Thanks and a hat tip to my friend Joel for provoking this re-review.

Note: Ayn Rand is rather famous for being slightly off the mark in her attacks. Take a look at her website and see if you can spot any misidentification of opposing values and subsequent off-target responses.


By way of example, she tells us her opinion of the communists who took over her homeland when she was a child; "The advocates of collectivism are motivated not by a desire for men’s happiness, but by hatred for man . . . hatred of the good for being the good; . . . the focus of that hatred, the target of its passionate fury, is the man of ability." 

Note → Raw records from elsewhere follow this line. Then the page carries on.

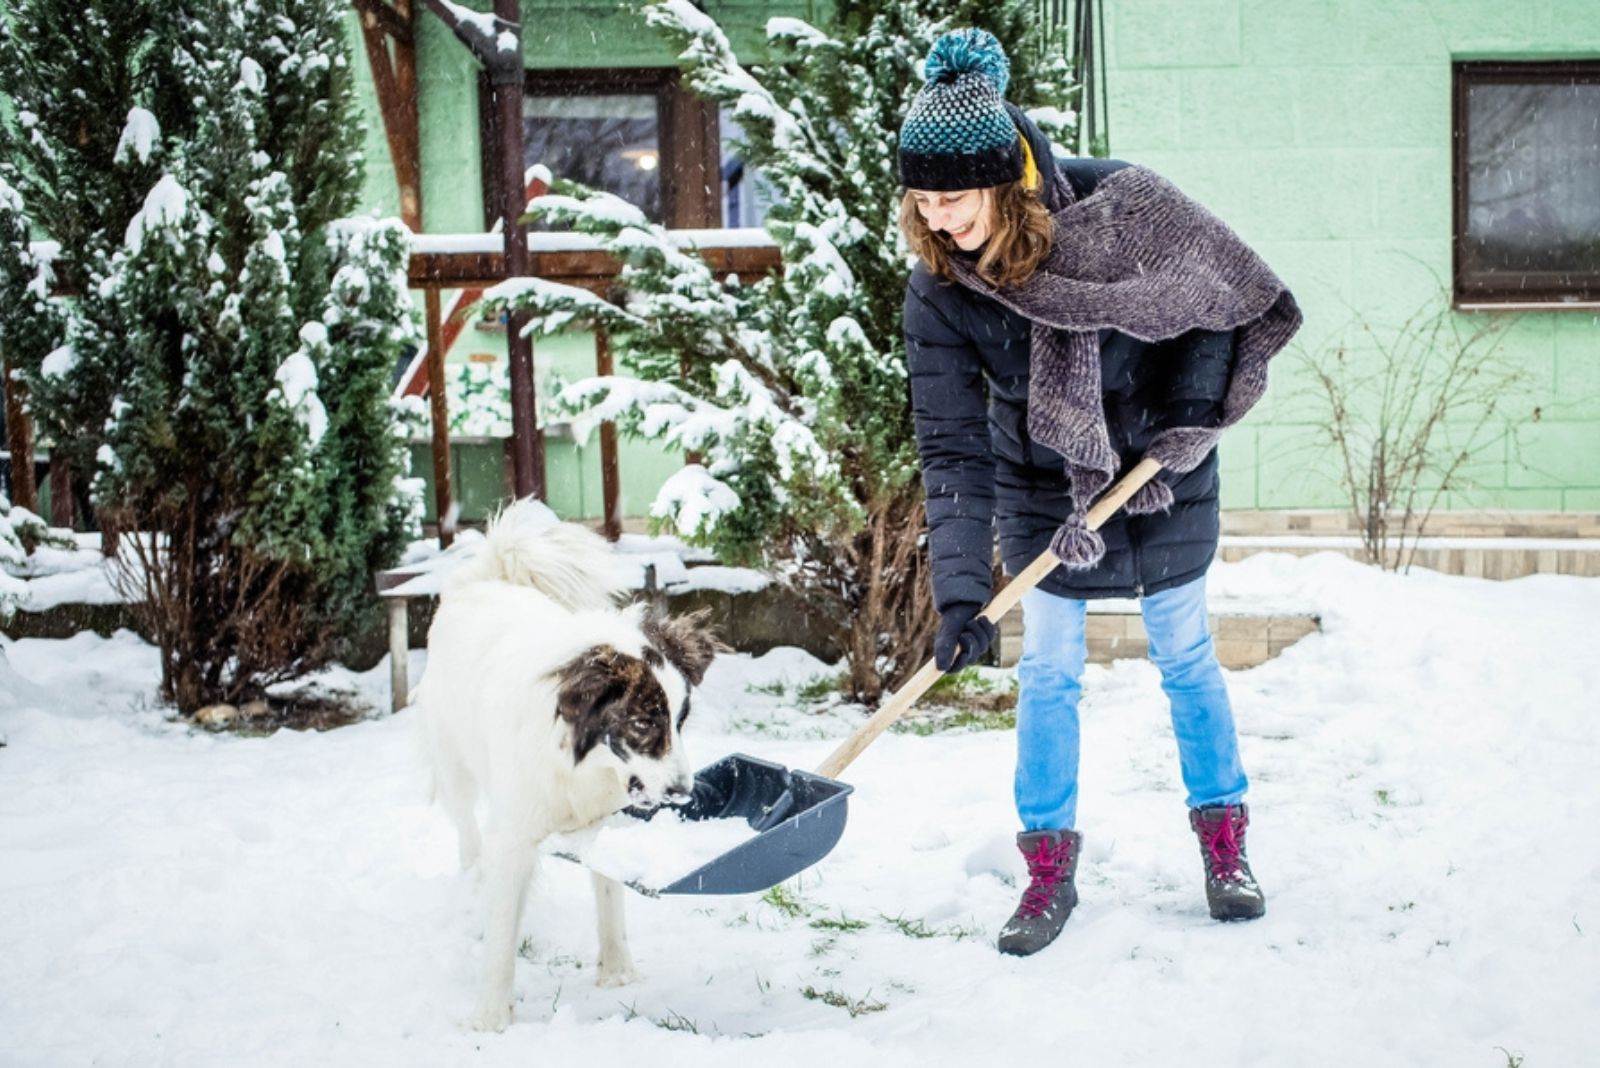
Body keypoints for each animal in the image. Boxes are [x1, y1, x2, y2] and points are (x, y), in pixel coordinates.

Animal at [412, 505, 720, 1029]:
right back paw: (472, 889)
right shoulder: (513, 837)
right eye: (642, 722)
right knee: (468, 835)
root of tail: (487, 577)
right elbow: (501, 934)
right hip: (454, 766)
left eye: (681, 721)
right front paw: (491, 1018)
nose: (683, 791)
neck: (581, 767)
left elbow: (610, 895)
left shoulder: (606, 823)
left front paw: (617, 974)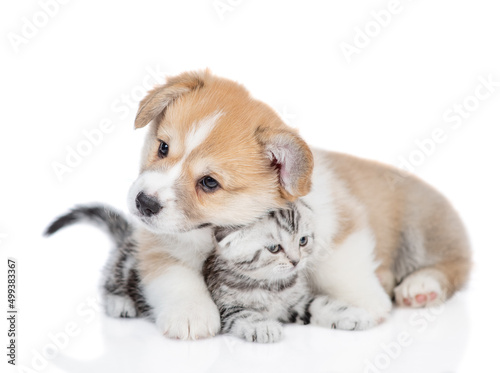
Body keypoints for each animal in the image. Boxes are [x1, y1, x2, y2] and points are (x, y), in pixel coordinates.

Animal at [203, 201, 376, 342]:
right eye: (274, 248)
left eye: (303, 241)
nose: (296, 261)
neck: (271, 286)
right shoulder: (226, 307)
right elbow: (245, 314)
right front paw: (264, 327)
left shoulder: (298, 301)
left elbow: (320, 304)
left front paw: (353, 315)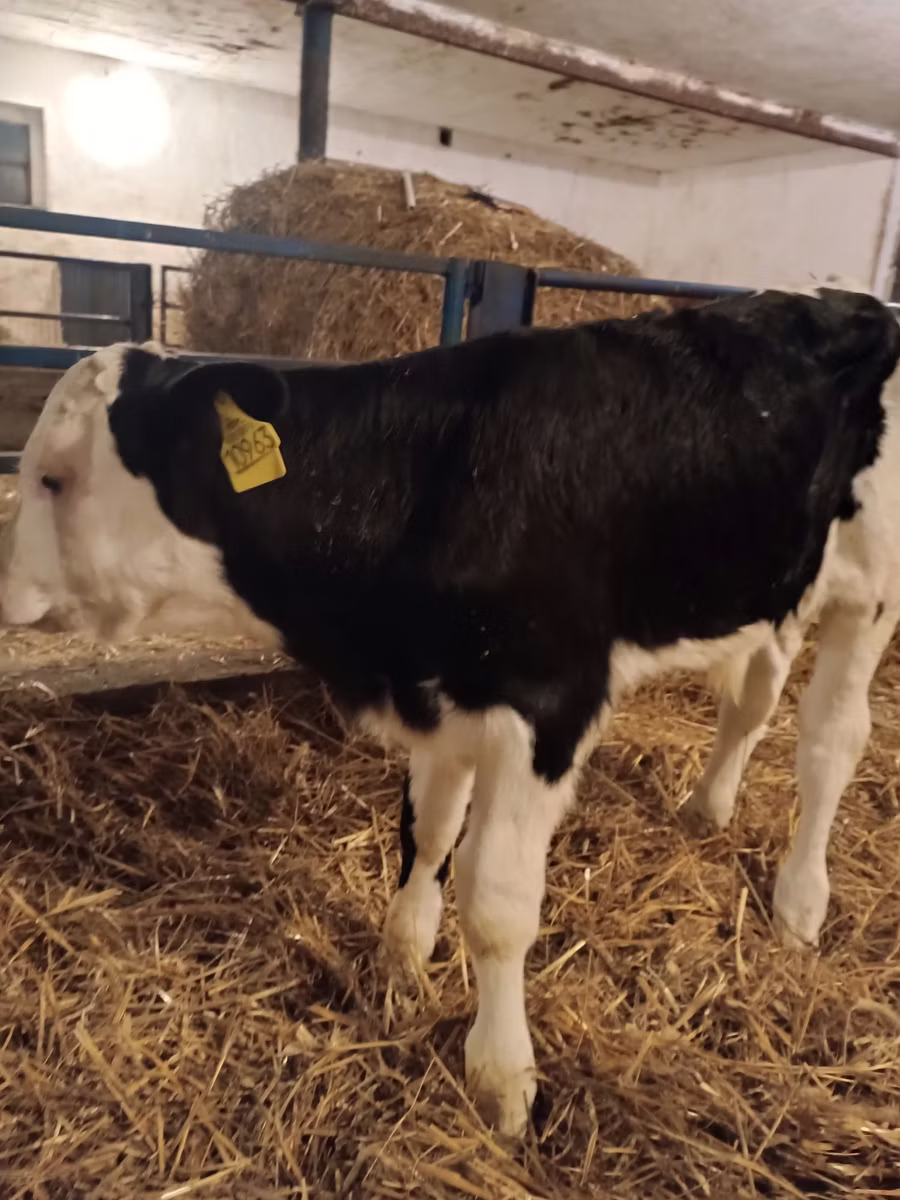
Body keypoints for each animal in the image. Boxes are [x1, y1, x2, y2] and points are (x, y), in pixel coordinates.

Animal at [1, 287, 898, 1136]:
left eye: (53, 478)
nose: (5, 593)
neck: (430, 479)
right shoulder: (439, 697)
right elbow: (425, 833)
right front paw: (402, 959)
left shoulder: (546, 706)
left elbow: (496, 900)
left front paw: (501, 1077)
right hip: (774, 588)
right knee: (754, 697)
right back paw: (709, 806)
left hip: (869, 596)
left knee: (828, 744)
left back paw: (800, 904)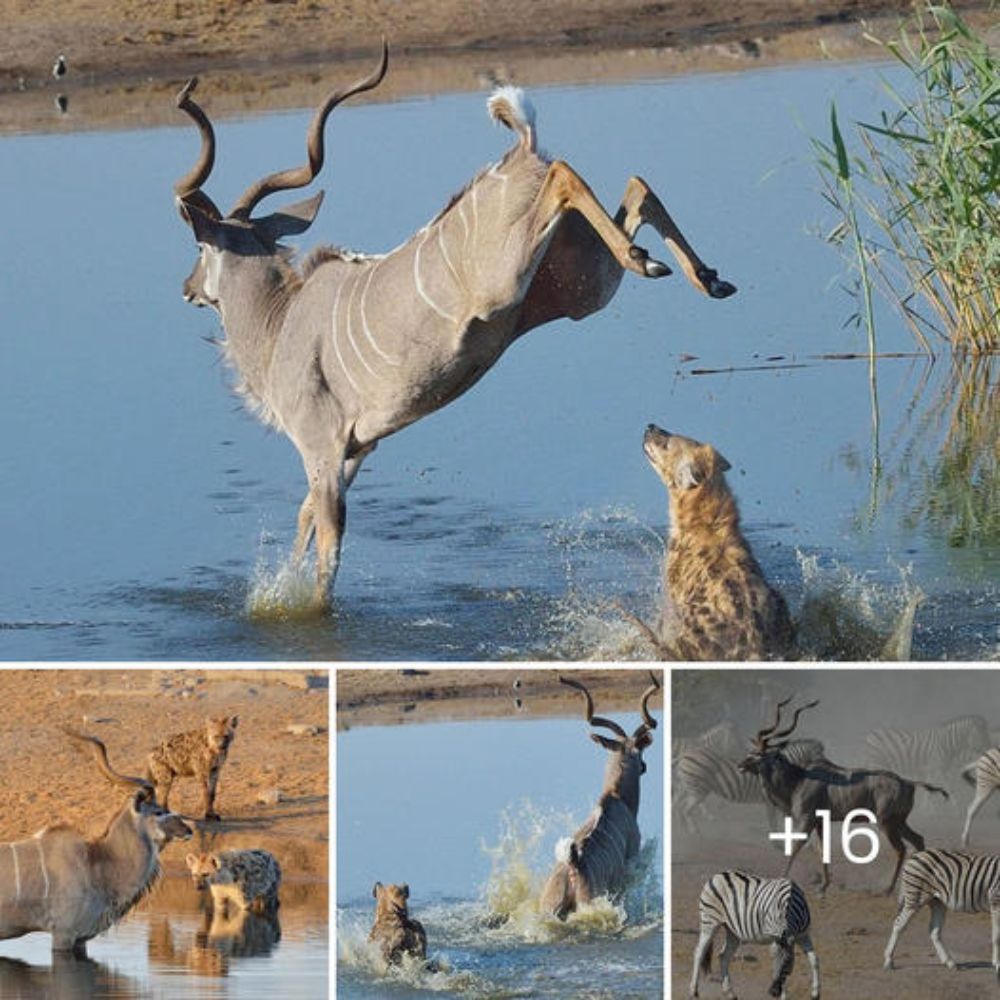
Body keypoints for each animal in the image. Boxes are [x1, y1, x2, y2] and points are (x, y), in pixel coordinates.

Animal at [172, 43, 736, 604]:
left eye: (201, 248)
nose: (187, 289)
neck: (280, 322)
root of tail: (521, 153)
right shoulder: (357, 448)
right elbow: (306, 518)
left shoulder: (323, 450)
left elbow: (326, 545)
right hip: (586, 286)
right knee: (637, 186)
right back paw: (699, 275)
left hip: (505, 277)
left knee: (566, 175)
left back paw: (653, 261)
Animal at [688, 868, 820, 1000]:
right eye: (772, 960)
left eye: (787, 962)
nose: (773, 992)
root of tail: (717, 875)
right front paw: (783, 995)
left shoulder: (803, 935)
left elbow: (814, 960)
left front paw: (816, 993)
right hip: (709, 921)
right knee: (699, 952)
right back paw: (693, 991)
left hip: (732, 931)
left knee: (723, 956)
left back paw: (730, 993)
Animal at [740, 700, 948, 896]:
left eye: (758, 754)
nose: (740, 765)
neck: (798, 779)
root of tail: (907, 782)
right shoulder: (820, 822)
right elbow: (822, 850)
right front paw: (823, 887)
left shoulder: (806, 820)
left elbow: (794, 847)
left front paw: (782, 879)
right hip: (899, 821)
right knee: (918, 840)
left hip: (886, 822)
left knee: (901, 849)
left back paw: (888, 890)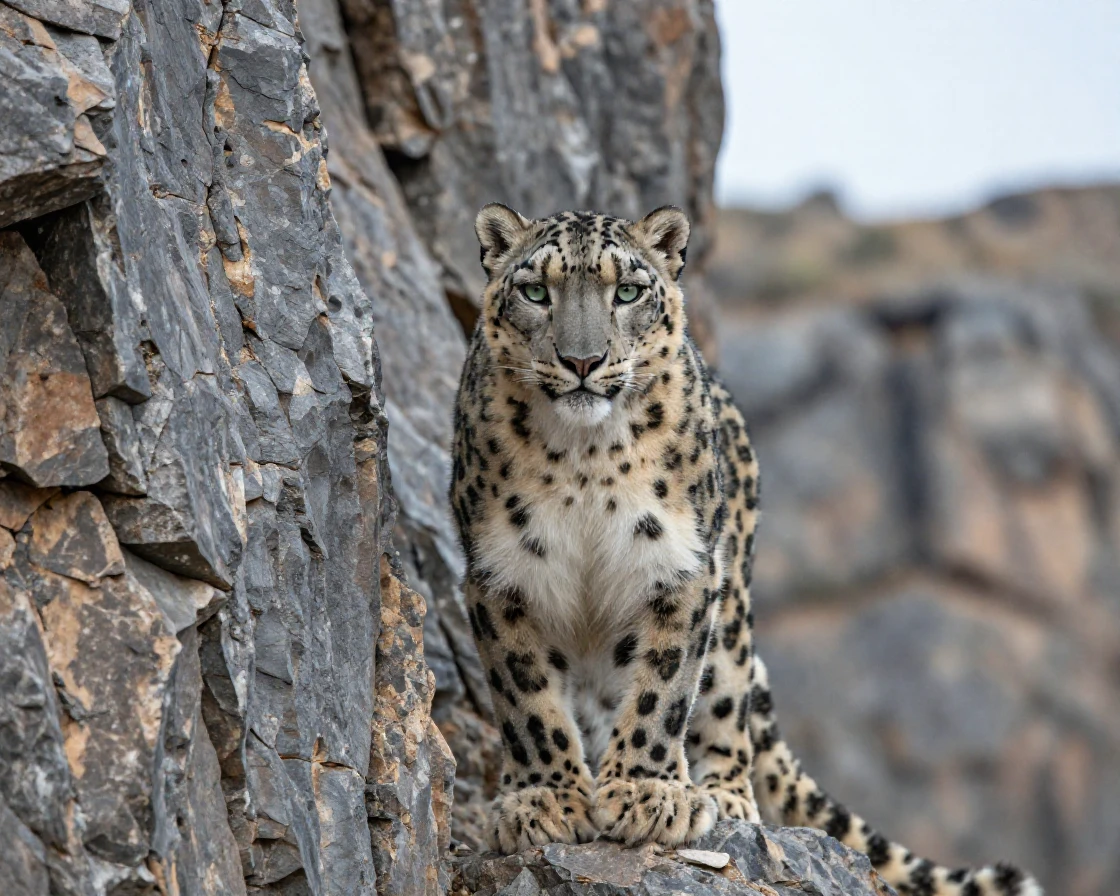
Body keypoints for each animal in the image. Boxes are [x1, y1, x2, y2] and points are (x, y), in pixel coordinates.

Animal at [448, 202, 1042, 896]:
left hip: (731, 616)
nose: (583, 360)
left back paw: (723, 796)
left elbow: (661, 690)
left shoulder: (678, 570)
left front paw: (646, 794)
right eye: (536, 292)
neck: (584, 460)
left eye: (627, 292)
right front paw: (544, 799)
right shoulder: (501, 576)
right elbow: (527, 701)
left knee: (726, 707)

Notice how, as she attacks this group, ...
  • she ascribes a root motive (hatred for man),
  • then she ascribes a behavioral rationale (hatred of the good for being good), 
  • and identifies a hypothetical innocent victim (their target ,,, the man of ability) 
  • for the group's irrational and evil behavior (that hatred, passionate fury).   
She passes judgement on the basis of her critique, but each attribution is oddly unreasonable and unsupported by available evidence.  Still, she's popular, and not for her objectivity but for her literature; all wonderfully illustrative and engaging.  Needless to say, she's been a controversial voice.

Academic philosophers have mostly ignored or rejected Rand's philosophy.[ref] Nonetheless, Objectivism has been a significant influence among libertarians and American conservatives.[ref]

Thoughts on her contribution to our culture?